Media Contacts Help But They Won’t Get Your Press Release Published
We’re often asked by clients – especially new ones – whether we have good media contacts. It’s a fair question, but it reflects an old-school view of PR. These days, it’s not about who you know, but what you’re offering and whether you have a good story that is relevant and genuinely newsworthy.
Many of the stories in the media start life as a press release. The best pitches solve a problem or tap into a bigger issue. They connect to what’s happening locally or globally and frame the story in a way that makes it part of a bigger conversation that is often already unfolding in the news.
Our team all comes from newsrooms – TV, radio, newspapers and magazines (when they were a thing). We’ve been the COS, reporter, broadcaster or producer – decision makers. So yes, we know who’s who. But the reality is contacts alone won’t get your press release to air, in print or published online.
Journalists are constantly moving – between rounds, newsrooms, even industries – and many we worked with, have exited all together. And while a relationship we have might get our email opened, it won’t get the story over the line unless it ticks the boxes.
A few months ago, a niche story pitched about decarbonisation landed because it connected to a broader public issue – rising supermarket prices and cost of living and showed why it mattered right now.
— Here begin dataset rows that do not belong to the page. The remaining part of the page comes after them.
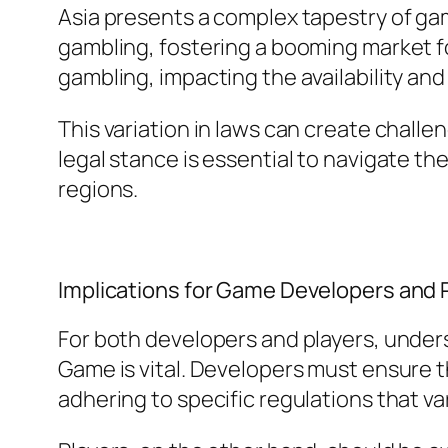
Asia presents a complex tapestry of ga
gambling, fostering a booming market for
gambling, impacting the availability and
This variation in laws can create chall
legal stance is essential to navigate t
regions.
Implications for Game Developers and 
For both developers and players, under
Game is vital. Developers must ensure t
adhering to specific regulations that var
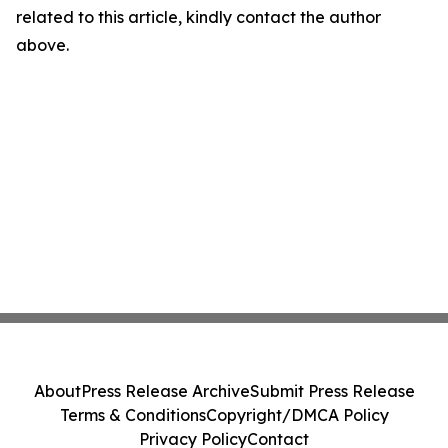
related to this article, kindly contact the author
above.
About
Press Release Archive
Submit Press Release
Terms & Conditions
Copyright/DMCA Policy
Privacy Policy
Contact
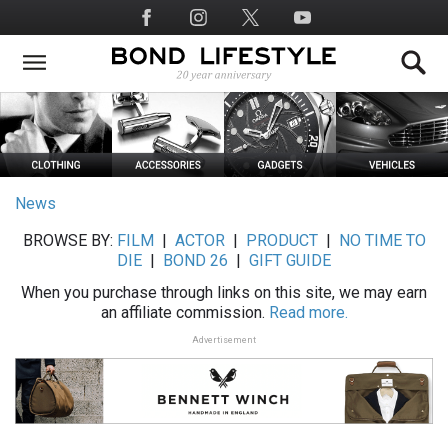
Skip
Social
to
Media
main
content
News
BROWSE BY:
FILM
|
ACTOR
|
PRODUCT
|
NO TIME TO
DIE
|
BOND 26
|
GIFT GUIDE
When you purchase through links on this site, we may earn
an affiliate commission.
Read more.
Advertisement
Pitching is translating a client’s message into something that earns a place in a newsroom rundown. If you can’t answer the question “Why does this matter to the public?” – you don’t have a story. You have a press release.
Here’s what matters more than a contact:
- Relevance – Is this story useful to an audience right now? You also need to know the audience of the radio program, TV show or newspaper you’re pitching to.
- Tailor the pitch to the outlet – What you pitch to The Australian may not be what you pitch to the Sunday Herald Sun or a specific ABC radio program. If your angle and content in the press release doesn’t align with that audience or tone, it won’t get a run, no matter how good your story is.
- Timing – Have you connected your story to a current issue? Or are you two weeks late?
- Clarity – Can it be understood in the emails topline? Will it grab the attention of a busy journalist in 10 seconds?
- Credibility – Are you offering a real voice? A human story with supporting case studies.
- Back it up with numbers – A fresh report with new data or research makes a story timely and relevant. Journalists are far more likely to take your press release if it is supported by original findings that they can build a story around.
And the contact?
Sure, it might help you once. But it won’t continue to deliver. You can only lean on that old colleague so many times before the story has to stand on its own. Journalists need content that fits their brief – not favours.
Our pitches succeed with no relationship at all because the story is strong, timely, relevant and nailed the hook. That’s what journalists are looking for. That’s what cuts through. But in saying that, journalists get to know the names they can trust when press release ideas land in their inbox.